The task: When scanning the data, count every line with "expressed" in it, and report only the resulting number.

Information provided:
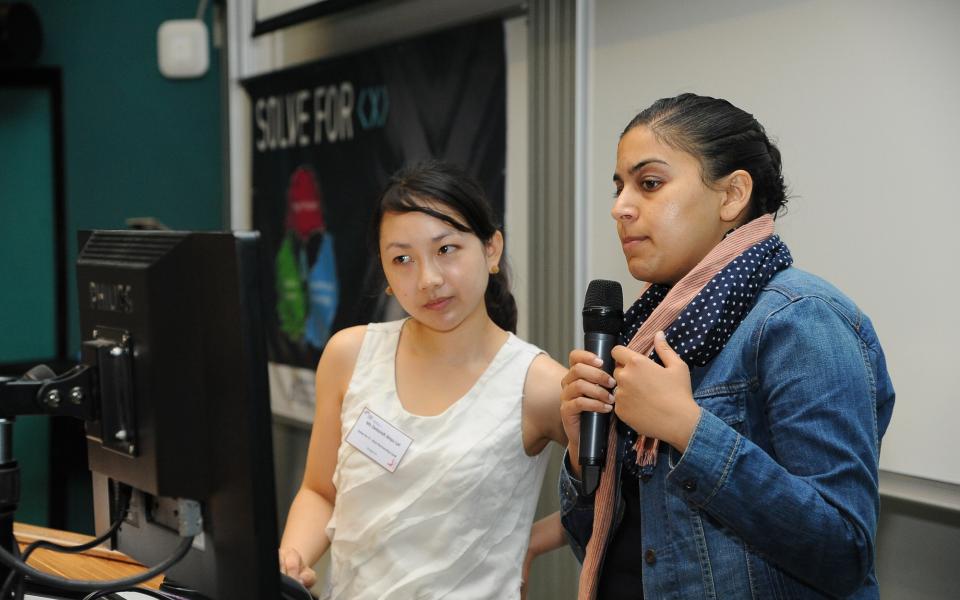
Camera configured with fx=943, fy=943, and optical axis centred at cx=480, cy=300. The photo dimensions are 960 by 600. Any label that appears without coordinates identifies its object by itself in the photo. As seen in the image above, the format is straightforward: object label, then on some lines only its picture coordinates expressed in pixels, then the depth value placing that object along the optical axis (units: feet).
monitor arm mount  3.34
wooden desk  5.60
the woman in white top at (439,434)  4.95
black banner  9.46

==

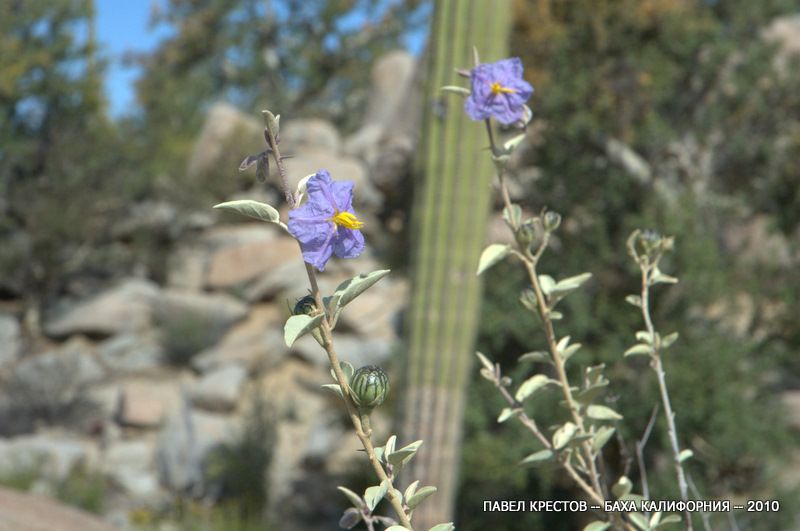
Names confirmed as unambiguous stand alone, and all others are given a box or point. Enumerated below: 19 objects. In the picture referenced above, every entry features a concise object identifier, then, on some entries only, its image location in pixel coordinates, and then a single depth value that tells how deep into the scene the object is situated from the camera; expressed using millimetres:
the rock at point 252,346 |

Task answer: 2